Mes hommages à Nino Rota ne viennent pas d’une nostalgie de mon enfance. Je n’ai pas cette nostalgie! Je suis resté assez fou et bizarre pour encore mériter le beau nom d’”enfant”.

L’obsessionnel Herrmann, influencé par Ravel, laissait tourbillonner ses thèmes autour de très peu de notes. C’est la marque du génie, souligne Elfman. Ah, si je savais épurer autant que Herrmann! J’ai tendance à compliquer mes compositions. Je lutte pour trouver le centre émotionnel et essentiel d’un thème musical donc j’utilise toutes les armes du musicien, trop d’armes sans doute… Et ça me frustre. Même si j’aime ce voyage dans le combat musical. Combat que j’ai réglé à coups de percussions et de marches guerrières dans la musique du remake De “La planète des singes” de Tim Burton. Mais je surcharge encore trop, oui!
Tim Burton et Danny Elfman: deux noms merveilleusement associés dans l’univers cinématographique. Pourtant, ces deux-là ont eu des mots, se sont séparés (Howard Shore signe la bande originale de “Ed Wood”), pour se retrouver sur “Sleepy Hollow” et “La planète des singes”: Quel chagrin ce fut! Deux frères qui s’engueulent pour des queues de cerises. Crevés, sans doute, par un boulot créatif trop intense et portés à fleur de nerfs. On était deux moutards en bagarre. J’ai vraiment été malheureux de notre séparation. Heureusement, on s’est retrouvés… Ce n’est pas comme Hitchcock et Bernard Herrman qui, déjà vieux, se sont querellés et ne se sont plus jamais parlé. Quelle tristesse!

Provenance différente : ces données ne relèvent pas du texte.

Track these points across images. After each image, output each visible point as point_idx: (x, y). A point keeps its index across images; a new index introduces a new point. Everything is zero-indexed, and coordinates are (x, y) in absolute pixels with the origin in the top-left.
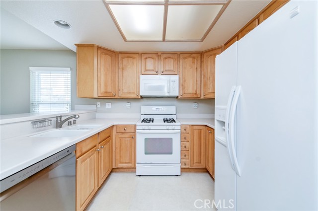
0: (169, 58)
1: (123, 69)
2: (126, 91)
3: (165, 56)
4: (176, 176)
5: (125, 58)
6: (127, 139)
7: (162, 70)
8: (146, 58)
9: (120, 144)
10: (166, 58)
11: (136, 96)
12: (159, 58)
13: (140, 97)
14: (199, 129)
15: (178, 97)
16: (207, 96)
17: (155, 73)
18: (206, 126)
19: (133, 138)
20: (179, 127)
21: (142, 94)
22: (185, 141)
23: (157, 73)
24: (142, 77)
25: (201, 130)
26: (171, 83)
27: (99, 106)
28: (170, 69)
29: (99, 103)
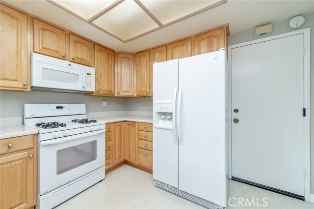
0: (82, 43)
4: (100, 181)
12: (67, 38)
14: (119, 126)
15: (92, 93)
16: (120, 94)
18: (125, 121)
19: (32, 156)
20: (104, 127)
22: (109, 140)
25: (121, 125)
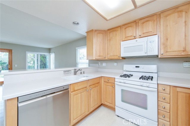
0: (147, 21)
1: (110, 40)
2: (112, 54)
3: (143, 21)
5: (111, 32)
6: (110, 87)
7: (140, 34)
8: (126, 28)
9: (106, 89)
10: (143, 23)
11: (118, 57)
12: (137, 24)
13: (121, 58)
15: (157, 56)
17: (133, 38)
19: (114, 87)
20: (156, 86)
21: (122, 55)
22: (164, 101)
23: (135, 38)
24: (122, 43)
26: (149, 43)
27: (100, 65)
28: (147, 31)
29: (100, 63)
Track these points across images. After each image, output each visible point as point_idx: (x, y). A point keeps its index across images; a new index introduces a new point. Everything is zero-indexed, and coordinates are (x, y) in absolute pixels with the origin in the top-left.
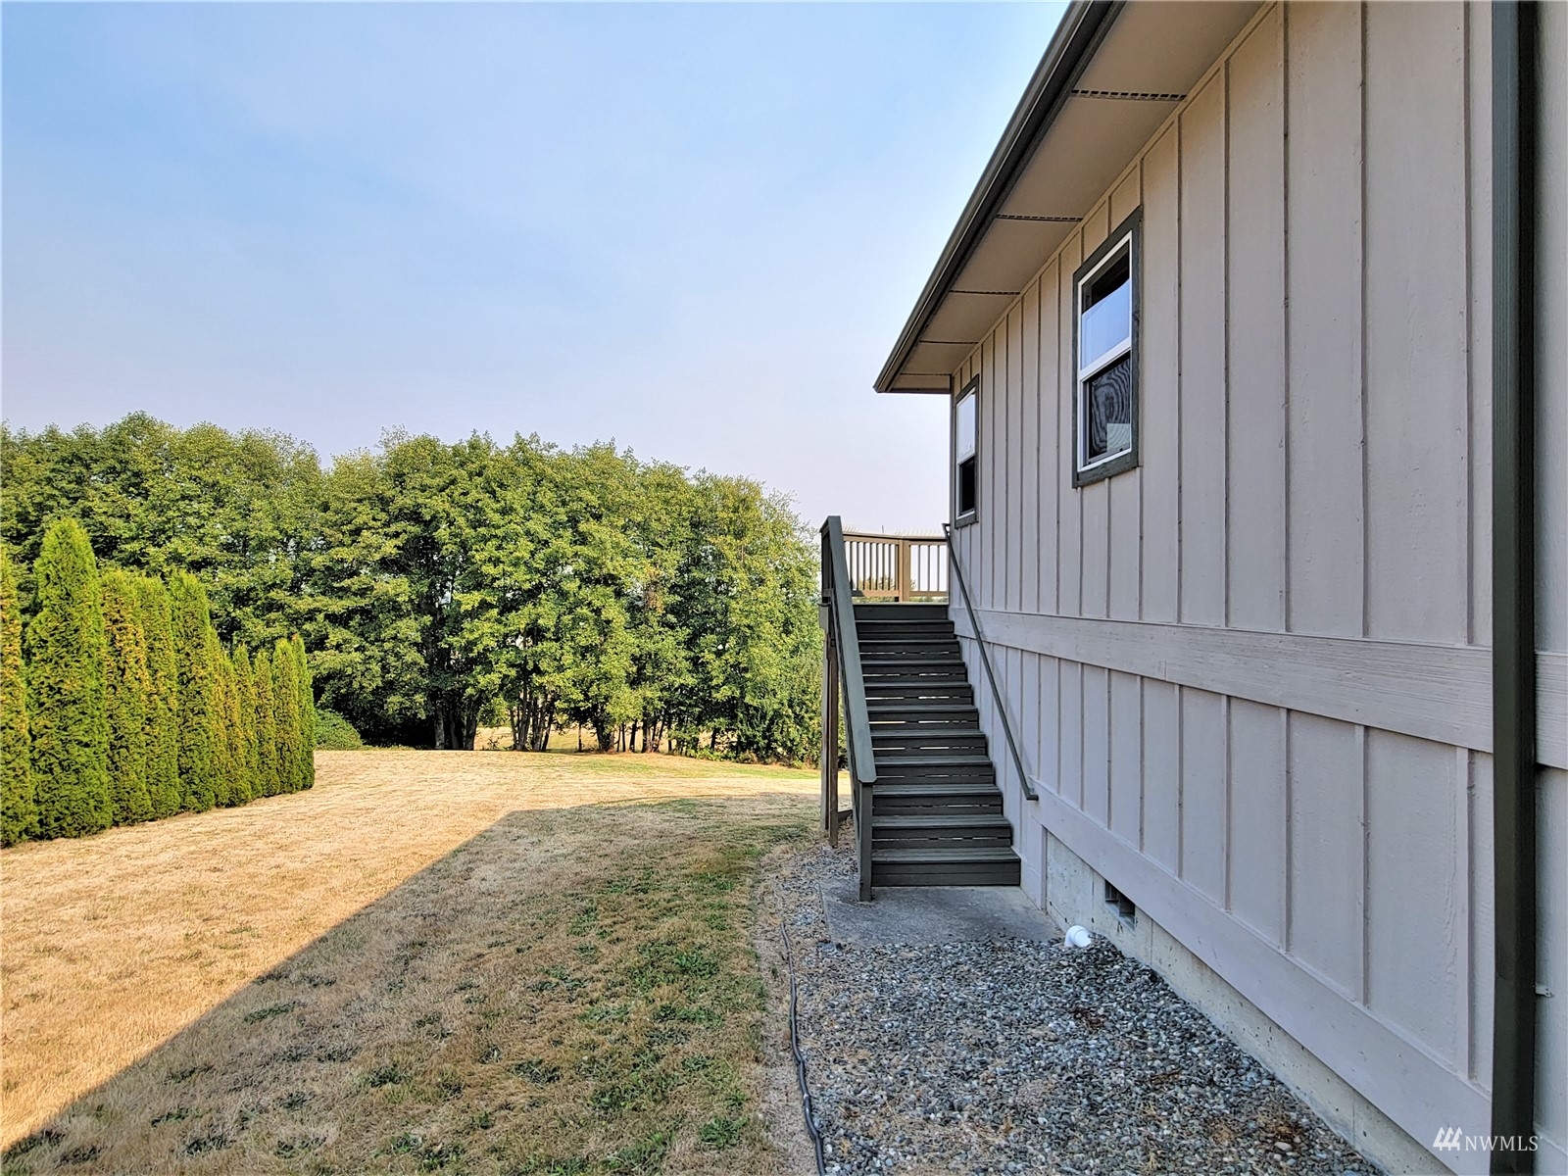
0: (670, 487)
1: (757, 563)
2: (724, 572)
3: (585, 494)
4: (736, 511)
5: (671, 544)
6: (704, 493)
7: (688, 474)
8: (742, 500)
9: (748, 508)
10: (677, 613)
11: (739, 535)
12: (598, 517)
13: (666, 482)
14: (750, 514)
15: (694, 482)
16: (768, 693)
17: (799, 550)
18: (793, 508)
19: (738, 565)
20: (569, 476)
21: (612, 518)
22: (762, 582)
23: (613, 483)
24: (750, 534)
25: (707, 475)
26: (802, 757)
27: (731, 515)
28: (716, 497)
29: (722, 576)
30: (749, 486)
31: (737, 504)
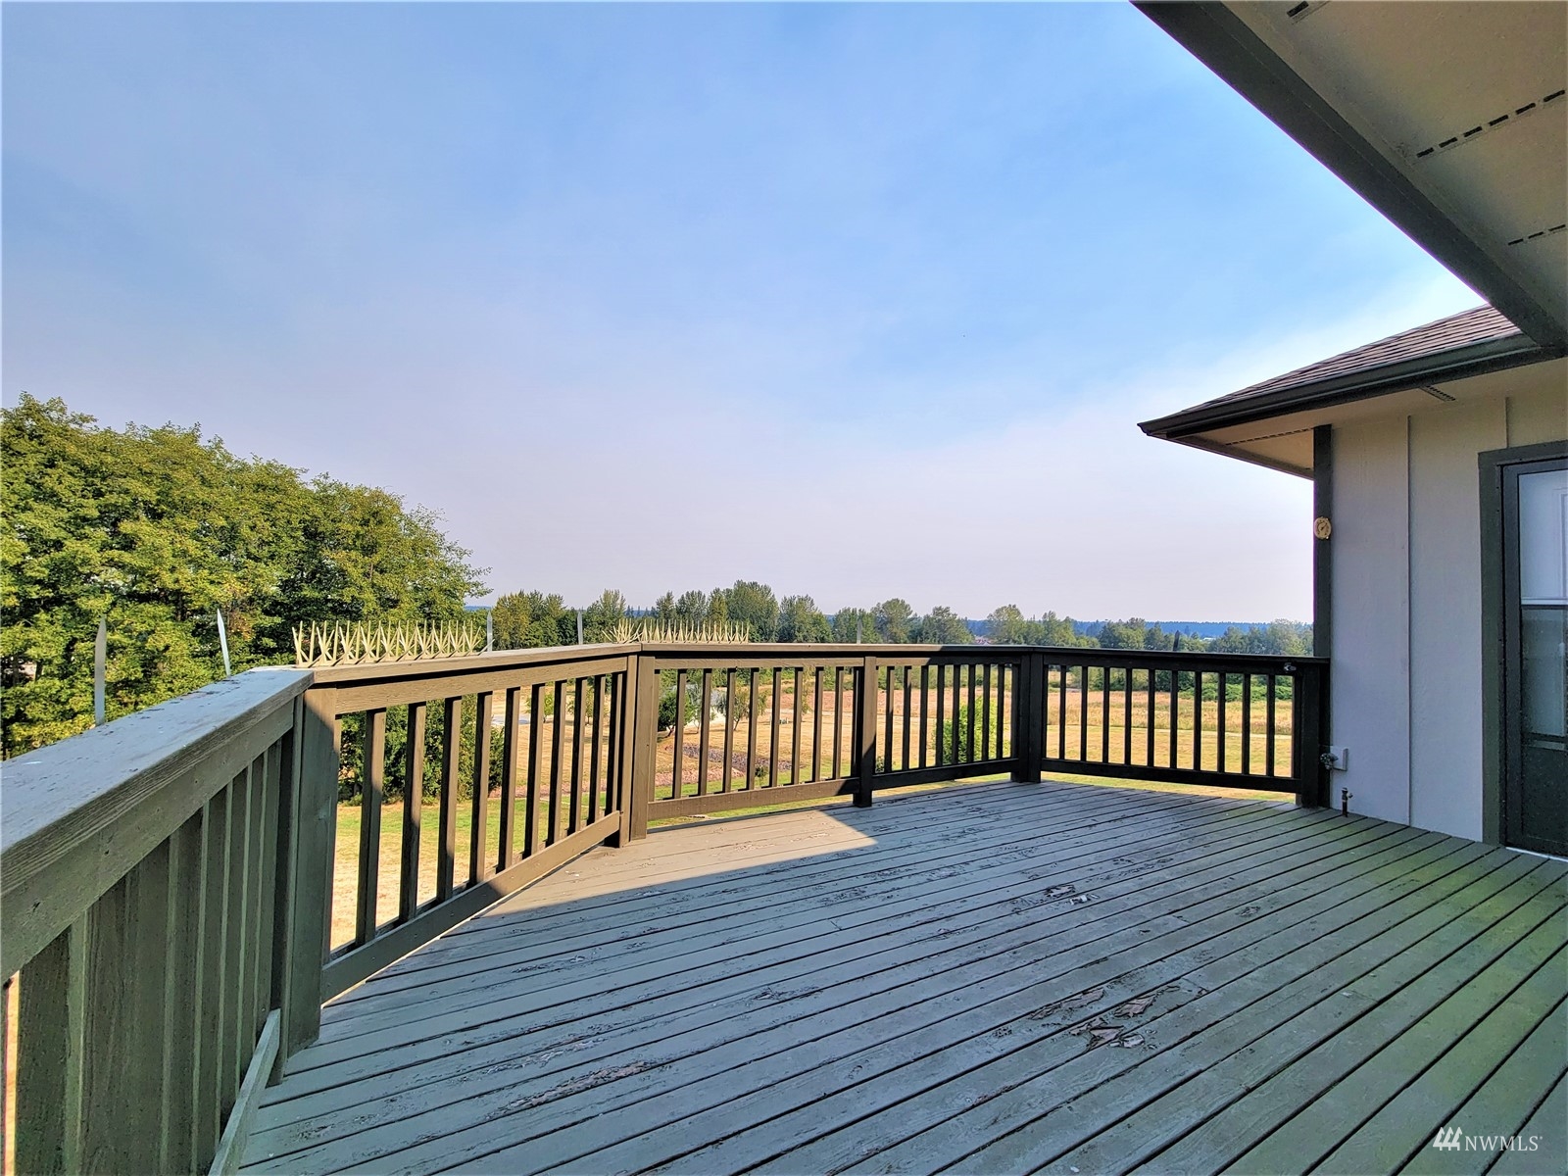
0: (276, 489)
1: (389, 582)
2: (346, 591)
3: (135, 485)
4: (366, 523)
5: (272, 557)
6: (324, 500)
7: (302, 478)
8: (375, 512)
9: (380, 522)
10: (278, 637)
11: (369, 550)
12: (155, 515)
13: (271, 484)
14: (384, 529)
15: (314, 488)
16: (396, 725)
17: (446, 569)
18: (438, 527)
19: (363, 584)
20: (110, 459)
21: (178, 520)
22: (395, 603)
23: (180, 475)
24: (382, 550)
25: (330, 481)
26: (434, 792)
27: (359, 528)
28: (343, 507)
29: (342, 595)
30: (387, 500)
31: (367, 517)
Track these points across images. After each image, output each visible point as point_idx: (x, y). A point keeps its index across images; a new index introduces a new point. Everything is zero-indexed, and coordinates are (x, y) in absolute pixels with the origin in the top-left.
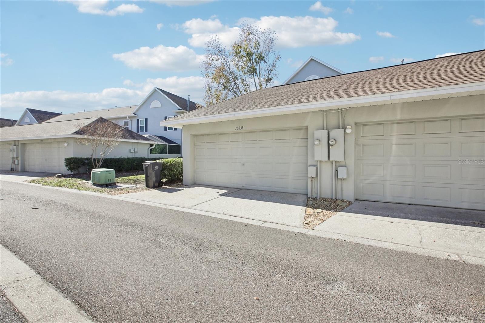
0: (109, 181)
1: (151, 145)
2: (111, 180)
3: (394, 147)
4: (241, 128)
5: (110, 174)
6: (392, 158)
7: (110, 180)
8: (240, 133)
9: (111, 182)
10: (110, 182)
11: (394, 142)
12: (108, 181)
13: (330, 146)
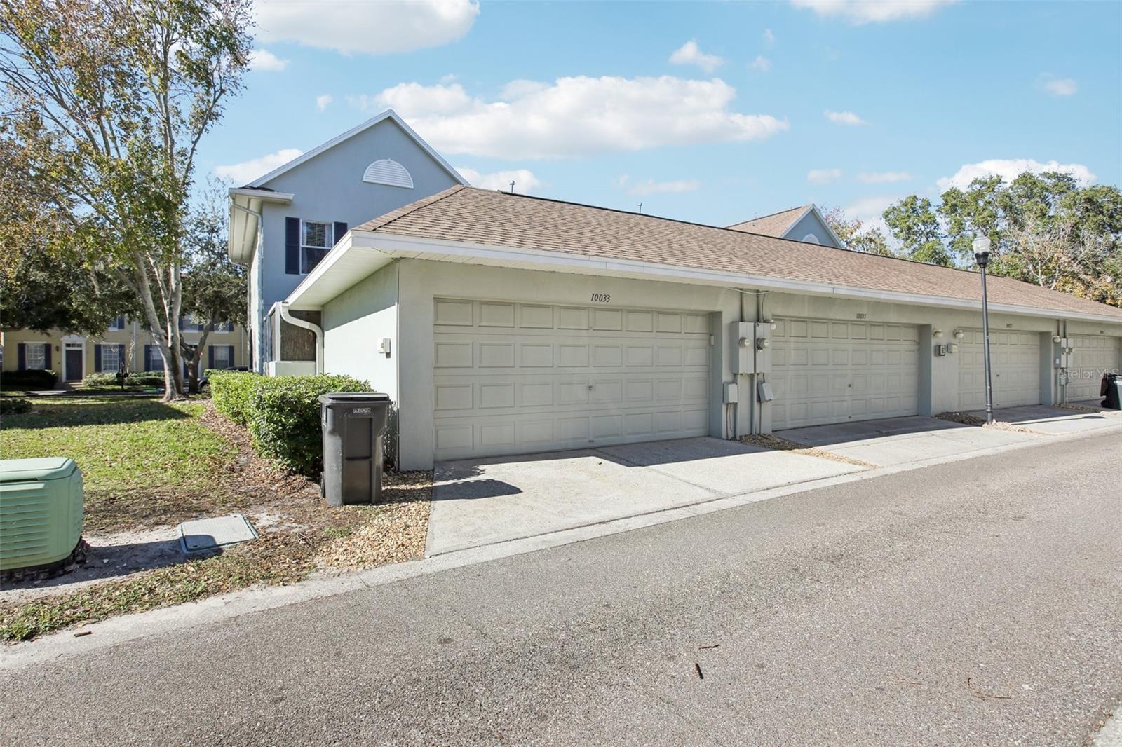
3: (793, 352)
4: (604, 299)
6: (791, 368)
11: (793, 345)
13: (757, 349)
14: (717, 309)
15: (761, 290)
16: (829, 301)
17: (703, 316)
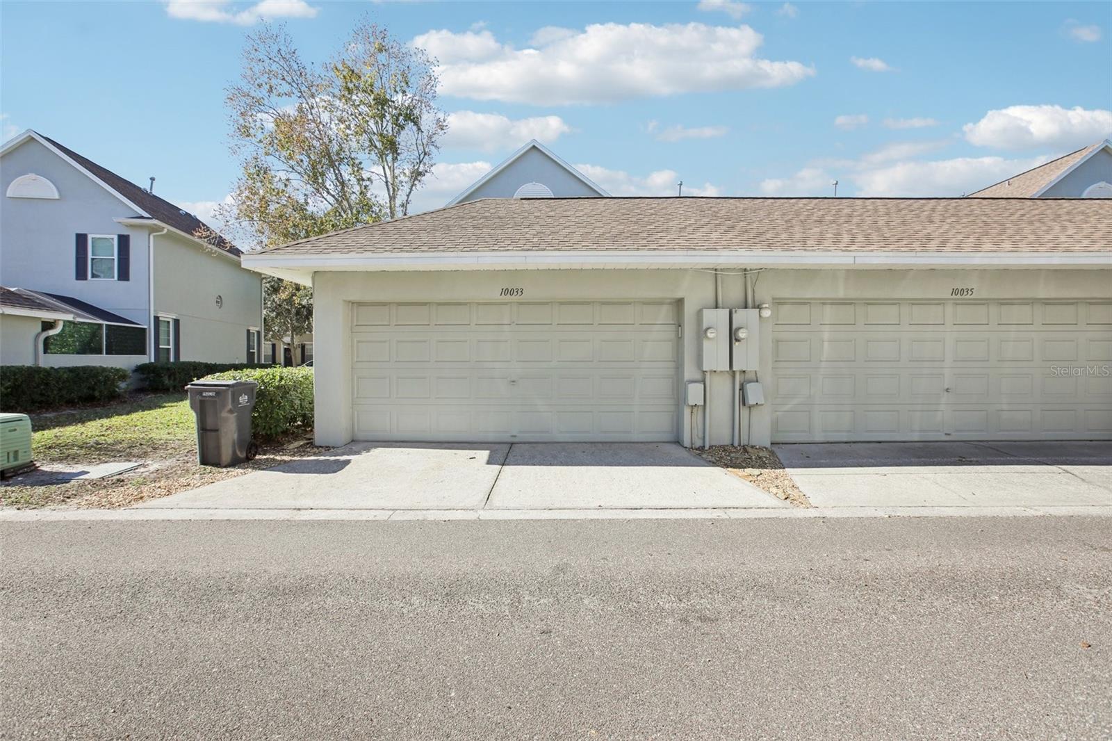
0: (11, 458)
1: (48, 325)
2: (20, 454)
3: (826, 344)
4: (515, 293)
5: (15, 430)
6: (823, 364)
7: (16, 452)
8: (506, 304)
9: (20, 462)
10: (13, 463)
11: (826, 336)
12: (6, 462)
13: (734, 341)
14: (679, 295)
15: (748, 268)
16: (891, 274)
17: (670, 304)
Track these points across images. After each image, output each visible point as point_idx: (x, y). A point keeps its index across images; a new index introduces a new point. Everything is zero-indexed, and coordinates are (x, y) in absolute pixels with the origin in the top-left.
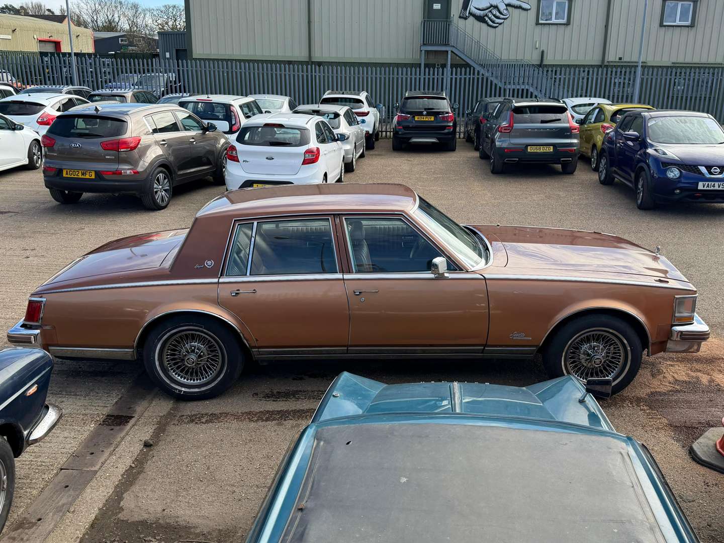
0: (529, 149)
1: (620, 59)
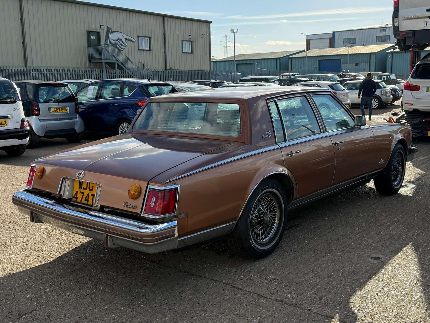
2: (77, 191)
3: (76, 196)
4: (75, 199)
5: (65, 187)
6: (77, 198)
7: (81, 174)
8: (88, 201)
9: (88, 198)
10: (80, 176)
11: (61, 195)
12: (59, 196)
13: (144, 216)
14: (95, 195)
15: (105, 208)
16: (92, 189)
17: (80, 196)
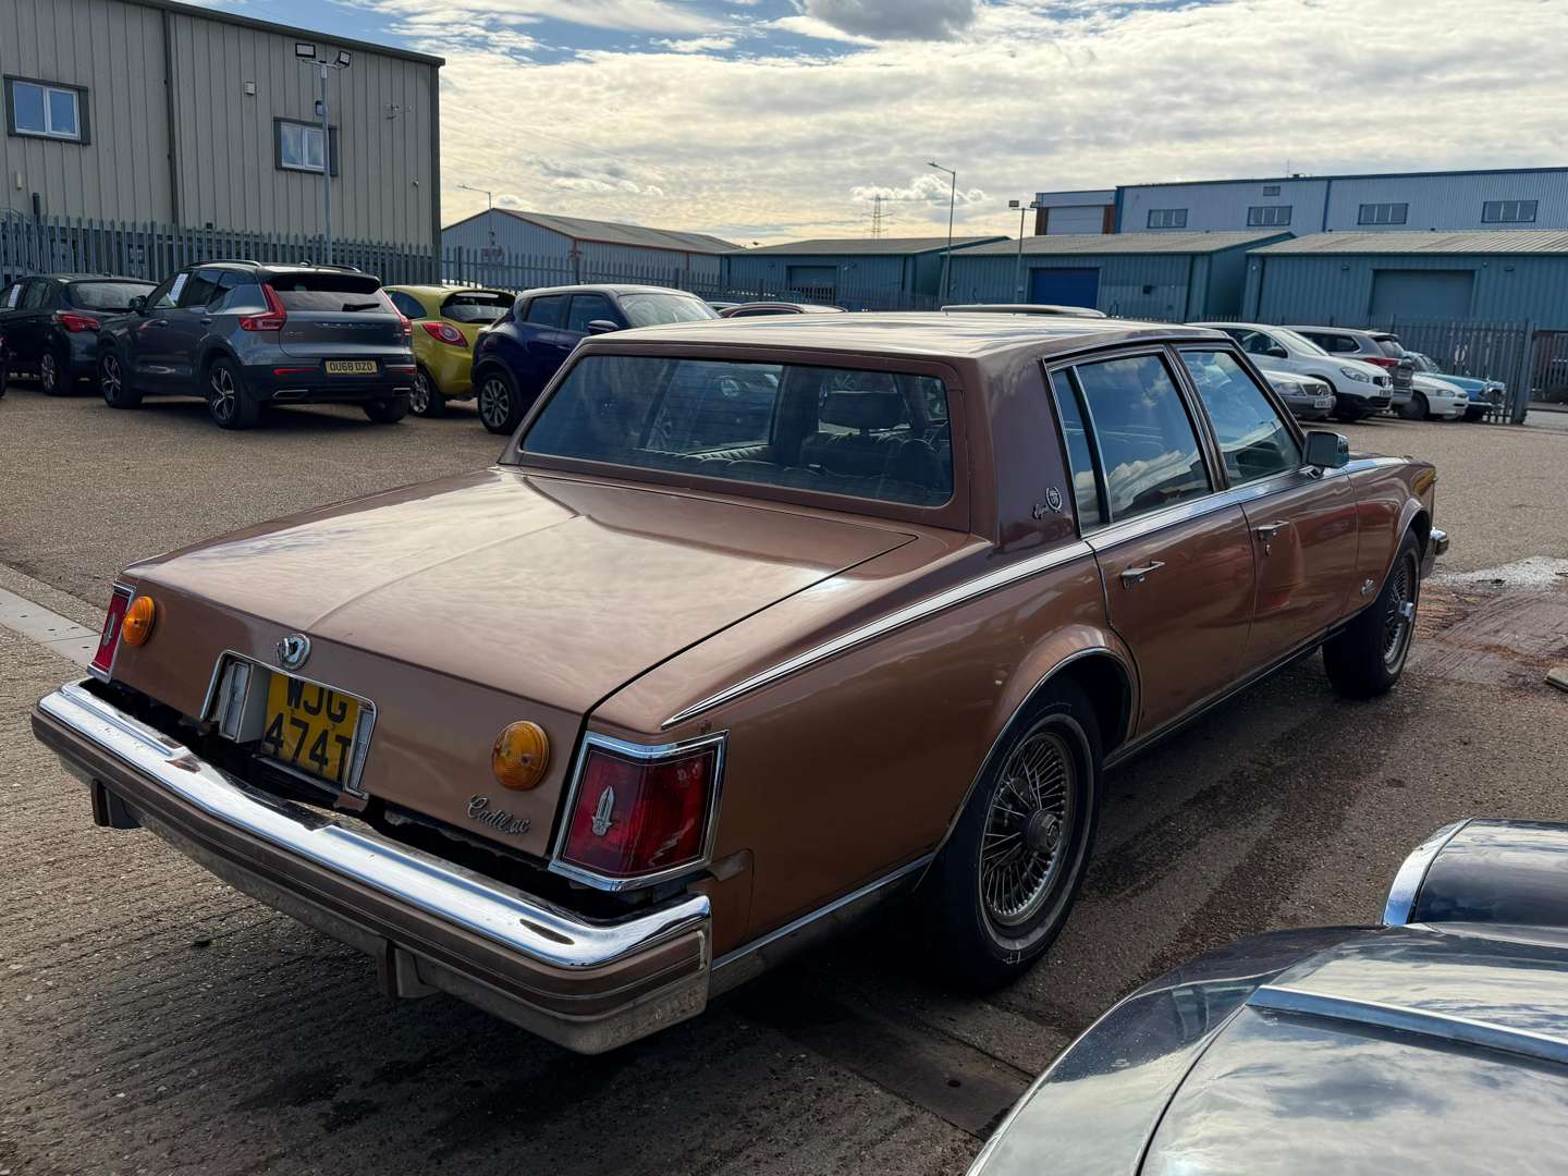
0: (330, 368)
1: (209, 226)
2: (281, 716)
3: (275, 734)
4: (270, 747)
5: (233, 695)
6: (278, 743)
7: (294, 652)
8: (323, 761)
9: (324, 749)
10: (291, 660)
11: (218, 723)
12: (207, 727)
13: (562, 874)
14: (350, 740)
15: (391, 810)
16: (339, 713)
17: (290, 735)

Pour “L’étrange Noël de Mister Jack”, de Burton, Elfman composa une véritable comédie musicale. Est-il tenté par ce genre qui, hormis dans les dessins animés, a disparu de l’écran? Et comment! A tel point qu’enthousiasmé par le travail sur “Mister Jack”, j’ai écrit une comédie musicale qui dort dans mes tiroirs et qui en sortira un jour. J’ai aussi composé une musique pour un ballet qui sera créé bientôt.
Elfman est passionné par les compositeurs de films du passé. Herrmann en tête. Suivis par M.R., Max Steiner (“Autant en emporte le vent”), Franz Waxman (“Boulevard du crépuscule”, “Les gladiateurs”) et Jerry Goldsmith (le premier “Planète des singes”, “La malédiction”). Trois musiciens classiques l’attirent: Tchaïkovski, Stravinski et Prokofiev. Avec un tel bagage, on s’étonne qu’on l’ait catalogué “compositeur pour films tirés de BD”: Fausse réputation! Je n’ai composé des airs que pour quatre films venus de la BD: les deux premiers “Batman”, “Dick Tracy”, “Men in Black”… Ajoutez-y la musique pour le “Spiderman“, de Sam Raimi, qui sortira la saison prochaine.